• WHAT THE TASK ASKS:
Please return every line in the entries below with the word "Порядка" in it.

• LISTED RECORDS:
━━━━━━━━━━━━━━━━━━━━
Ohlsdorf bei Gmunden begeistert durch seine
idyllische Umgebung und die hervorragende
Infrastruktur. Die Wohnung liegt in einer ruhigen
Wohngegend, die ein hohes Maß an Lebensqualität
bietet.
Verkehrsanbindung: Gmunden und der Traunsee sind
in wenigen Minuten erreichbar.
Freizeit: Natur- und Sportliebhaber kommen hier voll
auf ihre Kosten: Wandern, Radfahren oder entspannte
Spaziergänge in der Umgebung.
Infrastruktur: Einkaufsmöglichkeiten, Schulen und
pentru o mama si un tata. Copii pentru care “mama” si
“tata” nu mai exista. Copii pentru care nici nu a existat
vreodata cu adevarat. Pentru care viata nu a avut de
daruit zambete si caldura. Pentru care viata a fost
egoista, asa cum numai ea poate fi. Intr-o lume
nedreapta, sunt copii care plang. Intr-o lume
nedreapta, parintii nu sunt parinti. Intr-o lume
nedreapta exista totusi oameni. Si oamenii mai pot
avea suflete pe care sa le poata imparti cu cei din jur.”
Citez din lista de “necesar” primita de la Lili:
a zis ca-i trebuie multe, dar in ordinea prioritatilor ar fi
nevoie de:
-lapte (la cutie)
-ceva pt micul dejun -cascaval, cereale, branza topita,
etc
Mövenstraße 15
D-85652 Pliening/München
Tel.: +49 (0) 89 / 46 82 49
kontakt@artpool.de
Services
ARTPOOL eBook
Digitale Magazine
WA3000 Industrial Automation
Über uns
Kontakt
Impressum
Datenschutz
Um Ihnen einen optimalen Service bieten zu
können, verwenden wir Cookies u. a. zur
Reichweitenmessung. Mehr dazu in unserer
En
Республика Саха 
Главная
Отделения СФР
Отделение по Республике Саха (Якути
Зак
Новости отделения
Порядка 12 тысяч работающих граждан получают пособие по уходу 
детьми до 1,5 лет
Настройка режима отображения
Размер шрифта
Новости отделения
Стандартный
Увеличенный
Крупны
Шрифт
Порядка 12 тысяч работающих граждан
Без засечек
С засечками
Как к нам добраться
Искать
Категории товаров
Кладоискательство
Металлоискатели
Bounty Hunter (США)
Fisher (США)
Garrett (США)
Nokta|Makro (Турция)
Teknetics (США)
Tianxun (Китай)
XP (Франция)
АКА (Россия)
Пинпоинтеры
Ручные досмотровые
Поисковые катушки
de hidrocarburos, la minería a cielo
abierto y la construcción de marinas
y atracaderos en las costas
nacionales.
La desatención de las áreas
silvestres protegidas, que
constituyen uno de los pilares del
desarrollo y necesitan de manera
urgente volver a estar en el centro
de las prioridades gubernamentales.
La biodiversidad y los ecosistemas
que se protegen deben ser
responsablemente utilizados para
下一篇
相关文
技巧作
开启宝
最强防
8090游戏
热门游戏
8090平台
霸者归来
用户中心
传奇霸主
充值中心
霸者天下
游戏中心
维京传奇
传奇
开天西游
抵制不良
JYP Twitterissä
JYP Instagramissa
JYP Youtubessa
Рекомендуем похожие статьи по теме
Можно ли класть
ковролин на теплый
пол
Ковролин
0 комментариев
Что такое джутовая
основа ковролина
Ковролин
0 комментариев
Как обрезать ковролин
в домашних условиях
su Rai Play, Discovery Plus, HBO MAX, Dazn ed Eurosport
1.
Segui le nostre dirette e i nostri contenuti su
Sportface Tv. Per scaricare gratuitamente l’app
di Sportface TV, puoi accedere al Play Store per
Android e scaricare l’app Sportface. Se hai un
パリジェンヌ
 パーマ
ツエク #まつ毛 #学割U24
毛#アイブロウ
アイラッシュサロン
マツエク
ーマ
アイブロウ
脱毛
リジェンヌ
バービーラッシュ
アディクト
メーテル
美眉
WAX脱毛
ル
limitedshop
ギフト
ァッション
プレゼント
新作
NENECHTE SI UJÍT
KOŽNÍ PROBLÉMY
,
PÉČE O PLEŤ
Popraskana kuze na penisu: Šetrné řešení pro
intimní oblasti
━━━━━━━━━━━━━━━━━━━━
• ANSWER SPACE:
Порядка 12 тысяч работающих граждан получают пособие по уходу 
Порядка 12 тысяч работающих граждан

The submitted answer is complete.